_Exercise_. Set the records down once more so that they match the source word for word.

_Records supplied_.
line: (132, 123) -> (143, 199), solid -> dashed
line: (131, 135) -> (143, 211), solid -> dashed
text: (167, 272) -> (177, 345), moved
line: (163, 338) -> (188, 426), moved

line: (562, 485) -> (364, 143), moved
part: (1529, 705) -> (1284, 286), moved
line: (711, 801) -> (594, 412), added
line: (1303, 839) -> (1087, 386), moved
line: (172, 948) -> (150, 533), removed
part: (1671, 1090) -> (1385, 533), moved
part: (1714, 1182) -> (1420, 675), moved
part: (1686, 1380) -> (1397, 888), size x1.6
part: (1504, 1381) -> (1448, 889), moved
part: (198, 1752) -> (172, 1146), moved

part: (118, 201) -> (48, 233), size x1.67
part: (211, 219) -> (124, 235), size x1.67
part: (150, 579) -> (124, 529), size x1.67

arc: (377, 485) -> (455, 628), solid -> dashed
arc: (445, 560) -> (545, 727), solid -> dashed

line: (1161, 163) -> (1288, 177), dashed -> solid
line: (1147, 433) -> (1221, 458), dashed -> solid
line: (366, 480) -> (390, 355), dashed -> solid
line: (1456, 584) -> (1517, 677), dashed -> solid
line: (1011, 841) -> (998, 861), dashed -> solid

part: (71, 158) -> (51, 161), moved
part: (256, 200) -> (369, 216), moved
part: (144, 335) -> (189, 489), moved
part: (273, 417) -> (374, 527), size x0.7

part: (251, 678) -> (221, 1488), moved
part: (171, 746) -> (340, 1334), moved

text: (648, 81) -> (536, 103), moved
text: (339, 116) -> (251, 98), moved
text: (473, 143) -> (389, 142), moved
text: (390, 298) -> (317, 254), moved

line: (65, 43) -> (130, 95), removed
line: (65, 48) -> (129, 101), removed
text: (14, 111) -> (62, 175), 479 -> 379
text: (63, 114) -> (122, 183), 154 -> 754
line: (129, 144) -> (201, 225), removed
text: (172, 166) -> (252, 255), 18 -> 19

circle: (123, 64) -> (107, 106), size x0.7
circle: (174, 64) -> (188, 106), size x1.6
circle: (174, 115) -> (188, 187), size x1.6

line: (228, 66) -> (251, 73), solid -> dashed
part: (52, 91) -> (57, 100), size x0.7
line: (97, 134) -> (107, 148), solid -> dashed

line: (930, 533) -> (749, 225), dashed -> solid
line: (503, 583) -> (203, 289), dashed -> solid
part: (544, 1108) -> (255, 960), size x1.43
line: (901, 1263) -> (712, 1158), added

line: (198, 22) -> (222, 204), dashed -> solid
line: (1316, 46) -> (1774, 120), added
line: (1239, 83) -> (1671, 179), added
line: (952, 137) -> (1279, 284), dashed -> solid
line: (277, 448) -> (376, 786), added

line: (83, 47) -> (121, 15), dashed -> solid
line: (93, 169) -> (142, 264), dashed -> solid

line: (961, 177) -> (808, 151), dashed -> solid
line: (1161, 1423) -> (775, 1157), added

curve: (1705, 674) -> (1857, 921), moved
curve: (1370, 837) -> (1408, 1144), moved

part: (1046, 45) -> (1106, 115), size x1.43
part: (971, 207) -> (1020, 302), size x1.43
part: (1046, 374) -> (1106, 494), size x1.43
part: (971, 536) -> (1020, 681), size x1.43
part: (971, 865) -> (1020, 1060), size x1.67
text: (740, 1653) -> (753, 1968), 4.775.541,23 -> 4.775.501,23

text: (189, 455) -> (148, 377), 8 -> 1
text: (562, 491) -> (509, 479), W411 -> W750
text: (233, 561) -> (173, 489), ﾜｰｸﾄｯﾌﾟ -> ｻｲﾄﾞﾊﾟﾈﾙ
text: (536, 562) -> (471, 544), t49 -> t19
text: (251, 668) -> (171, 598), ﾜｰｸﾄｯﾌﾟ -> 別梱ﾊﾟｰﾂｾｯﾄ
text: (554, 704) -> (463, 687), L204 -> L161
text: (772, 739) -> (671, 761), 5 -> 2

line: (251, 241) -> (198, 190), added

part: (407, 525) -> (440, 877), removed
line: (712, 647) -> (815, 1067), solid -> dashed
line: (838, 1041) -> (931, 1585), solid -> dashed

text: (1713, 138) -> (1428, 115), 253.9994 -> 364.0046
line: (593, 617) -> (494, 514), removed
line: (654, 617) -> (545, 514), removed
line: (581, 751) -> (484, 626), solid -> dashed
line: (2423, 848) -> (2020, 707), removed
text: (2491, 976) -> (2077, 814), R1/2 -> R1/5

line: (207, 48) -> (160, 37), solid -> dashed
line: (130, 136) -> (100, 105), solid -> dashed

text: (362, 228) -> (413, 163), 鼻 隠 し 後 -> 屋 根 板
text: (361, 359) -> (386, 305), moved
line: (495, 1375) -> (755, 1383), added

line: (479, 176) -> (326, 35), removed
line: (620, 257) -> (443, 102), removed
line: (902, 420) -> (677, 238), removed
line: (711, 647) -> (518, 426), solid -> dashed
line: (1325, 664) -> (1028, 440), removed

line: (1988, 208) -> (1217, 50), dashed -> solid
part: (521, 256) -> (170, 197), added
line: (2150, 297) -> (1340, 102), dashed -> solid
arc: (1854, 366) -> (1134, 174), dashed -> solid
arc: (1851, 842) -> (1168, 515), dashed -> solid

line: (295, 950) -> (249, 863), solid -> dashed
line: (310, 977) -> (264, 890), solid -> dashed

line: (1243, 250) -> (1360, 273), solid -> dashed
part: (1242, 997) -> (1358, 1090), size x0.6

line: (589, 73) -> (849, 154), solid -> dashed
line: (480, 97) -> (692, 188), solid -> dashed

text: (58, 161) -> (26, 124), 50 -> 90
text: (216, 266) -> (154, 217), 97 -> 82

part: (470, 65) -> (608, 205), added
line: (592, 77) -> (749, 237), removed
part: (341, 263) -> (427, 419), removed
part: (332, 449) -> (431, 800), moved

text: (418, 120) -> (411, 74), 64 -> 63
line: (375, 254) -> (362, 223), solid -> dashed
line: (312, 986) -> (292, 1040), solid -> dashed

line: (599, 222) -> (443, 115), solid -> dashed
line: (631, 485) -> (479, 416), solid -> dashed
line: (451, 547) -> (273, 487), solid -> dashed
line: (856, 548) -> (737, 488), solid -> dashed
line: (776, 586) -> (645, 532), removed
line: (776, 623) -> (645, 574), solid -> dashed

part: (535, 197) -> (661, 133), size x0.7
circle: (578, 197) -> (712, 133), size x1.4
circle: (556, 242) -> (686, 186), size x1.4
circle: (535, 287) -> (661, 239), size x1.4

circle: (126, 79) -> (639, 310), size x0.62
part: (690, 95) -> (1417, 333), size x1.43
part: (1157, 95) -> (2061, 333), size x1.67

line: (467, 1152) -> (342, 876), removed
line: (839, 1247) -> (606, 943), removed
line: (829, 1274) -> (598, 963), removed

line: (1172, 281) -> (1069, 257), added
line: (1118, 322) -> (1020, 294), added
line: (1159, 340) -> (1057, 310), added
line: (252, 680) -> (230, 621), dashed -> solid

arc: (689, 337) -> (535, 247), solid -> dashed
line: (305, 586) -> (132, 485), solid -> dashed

_Task response_.
line: (132, 123) -> (143, 199), solid -> dashed
line: (131, 135) -> (143, 211), solid -> dashed
text: (167, 272) -> (177, 345), moved
line: (163, 338) -> (188, 426), moved

line: (562, 485) -> (364, 143), moved
part: (1529, 705) -> (1284, 286), moved
line: (711, 801) -> (594, 412), added
line: (1303, 839) -> (1087, 386), moved
line: (172, 948) -> (150, 533), removed
part: (1671, 1090) -> (1385, 533), moved
part: (1714, 1182) -> (1420, 675), moved
part: (1686, 1380) -> (1397, 888), size x1.6
part: (1504, 1381) -> (1448, 889), moved
part: (198, 1752) -> (172, 1146), moved

part: (118, 201) -> (48, 233), size x1.67
part: (211, 219) -> (124, 235), size x1.67
part: (150, 579) -> (124, 529), size x1.67

arc: (377, 485) -> (455, 628), solid -> dashed
arc: (445, 560) -> (545, 727), solid -> dashed

line: (1161, 163) -> (1288, 177), dashed -> solid
line: (1147, 433) -> (1221, 458), dashed -> solid
line: (366, 480) -> (390, 355), dashed -> solid
line: (1456, 584) -> (1517, 677), dashed -> solid
line: (1011, 841) -> (998, 861), dashed -> solid

part: (71, 158) -> (51, 161), moved
part: (256, 200) -> (369, 216), moved
part: (144, 335) -> (189, 489), moved
part: (273, 417) -> (374, 527), size x0.7

part: (251, 678) -> (221, 1488), moved
part: (171, 746) -> (340, 1334), moved

text: (648, 81) -> (536, 103), moved
text: (339, 116) -> (251, 98), moved
text: (473, 143) -> (389, 142), moved
text: (390, 298) -> (317, 254), moved

line: (65, 43) -> (130, 95), removed
line: (65, 48) -> (129, 101), removed
text: (14, 111) -> (62, 175), 479 -> 379
text: (63, 114) -> (122, 183), 154 -> 754
line: (129, 144) -> (201, 225), removed
text: (172, 166) -> (252, 255), 18 -> 19

circle: (123, 64) -> (107, 106), size x0.7
circle: (174, 64) -> (188, 106), size x1.6
circle: (174, 115) -> (188, 187), size x1.6

line: (228, 66) -> (251, 73), solid -> dashed
part: (52, 91) -> (57, 100), size x0.7
line: (97, 134) -> (107, 148), solid -> dashed

line: (930, 533) -> (749, 225), dashed -> solid
line: (503, 583) -> (203, 289), dashed -> solid
part: (544, 1108) -> (255, 960), size x1.43
line: (901, 1263) -> (712, 1158), added

line: (198, 22) -> (222, 204), dashed -> solid
line: (1316, 46) -> (1774, 120), added
line: (1239, 83) -> (1671, 179), added
line: (952, 137) -> (1279, 284), dashed -> solid
line: (277, 448) -> (376, 786), added

line: (83, 47) -> (121, 15), dashed -> solid
line: (93, 169) -> (142, 264), dashed -> solid

line: (961, 177) -> (808, 151), dashed -> solid
line: (1161, 1423) -> (775, 1157), added

curve: (1705, 674) -> (1857, 921), moved
curve: (1370, 837) -> (1408, 1144), moved

part: (1046, 45) -> (1106, 115), size x1.43
part: (971, 207) -> (1020, 302), size x1.43
part: (1046, 374) -> (1106, 494), size x1.43
part: (971, 536) -> (1020, 681), size x1.43
part: (971, 865) -> (1020, 1060), size x1.67
text: (740, 1653) -> (753, 1968), 4.775.541,23 -> 4.775.501,23

text: (189, 455) -> (148, 377), 8 -> 1
text: (562, 491) -> (509, 479), W411 -> W750
text: (233, 561) -> (173, 489), ﾜｰｸﾄｯﾌﾟ -> ｻｲﾄﾞﾊﾟﾈﾙ
text: (536, 562) -> (471, 544), t49 -> t19
text: (251, 668) -> (171, 598), ﾜｰｸﾄｯﾌﾟ -> 別梱ﾊﾟｰﾂｾｯﾄ
text: (554, 704) -> (463, 687), L204 -> L161
text: (772, 739) -> (671, 761), 5 -> 2

line: (251, 241) -> (198, 190), added

part: (407, 525) -> (440, 877), removed
line: (712, 647) -> (815, 1067), solid -> dashed
line: (838, 1041) -> (931, 1585), solid -> dashed

text: (1713, 138) -> (1428, 115), 253.9994 -> 364.0046
line: (593, 617) -> (494, 514), removed
line: (654, 617) -> (545, 514), removed
line: (581, 751) -> (484, 626), solid -> dashed
line: (2423, 848) -> (2020, 707), removed
text: (2491, 976) -> (2077, 814), R1/2 -> R1/5

line: (207, 48) -> (160, 37), solid -> dashed
line: (130, 136) -> (100, 105), solid -> dashed

text: (362, 228) -> (413, 163), 鼻 隠 し 後 -> 屋 根 板
text: (361, 359) -> (386, 305), moved
line: (495, 1375) -> (755, 1383), added

line: (479, 176) -> (326, 35), removed
line: (620, 257) -> (443, 102), removed
line: (902, 420) -> (677, 238), removed
line: (711, 647) -> (518, 426), solid -> dashed
line: (1325, 664) -> (1028, 440), removed

line: (1988, 208) -> (1217, 50), dashed -> solid
part: (521, 256) -> (170, 197), added
line: (2150, 297) -> (1340, 102), dashed -> solid
arc: (1854, 366) -> (1134, 174), dashed -> solid
arc: (1851, 842) -> (1168, 515), dashed -> solid

line: (295, 950) -> (249, 863), solid -> dashed
line: (310, 977) -> (264, 890), solid -> dashed

line: (1243, 250) -> (1360, 273), solid -> dashed
part: (1242, 997) -> (1358, 1090), size x0.6

line: (589, 73) -> (849, 154), solid -> dashed
line: (480, 97) -> (692, 188), solid -> dashed

text: (58, 161) -> (26, 124), 50 -> 90
text: (216, 266) -> (154, 217), 97 -> 82

part: (470, 65) -> (608, 205), added
line: (592, 77) -> (749, 237), removed
part: (341, 263) -> (427, 419), removed
part: (332, 449) -> (431, 800), moved

text: (418, 120) -> (411, 74), 64 -> 63
line: (375, 254) -> (362, 223), solid -> dashed
line: (312, 986) -> (292, 1040), solid -> dashed

line: (599, 222) -> (443, 115), solid -> dashed
line: (631, 485) -> (479, 416), solid -> dashed
line: (451, 547) -> (273, 487), solid -> dashed
line: (856, 548) -> (737, 488), solid -> dashed
line: (776, 586) -> (645, 532), removed
line: (776, 623) -> (645, 574), solid -> dashed

part: (535, 197) -> (661, 133), size x0.7
circle: (578, 197) -> (712, 133), size x1.4
circle: (556, 242) -> (686, 186), size x1.4
circle: (535, 287) -> (661, 239), size x1.4

circle: (126, 79) -> (639, 310), size x0.62
part: (690, 95) -> (1417, 333), size x1.43
part: (1157, 95) -> (2061, 333), size x1.67

line: (467, 1152) -> (342, 876), removed
line: (839, 1247) -> (606, 943), removed
line: (829, 1274) -> (598, 963), removed

line: (1172, 281) -> (1069, 257), added
line: (1118, 322) -> (1020, 294), added
line: (1159, 340) -> (1057, 310), added
line: (252, 680) -> (230, 621), dashed -> solid

arc: (689, 337) -> (535, 247), solid -> dashed
line: (305, 586) -> (132, 485), solid -> dashed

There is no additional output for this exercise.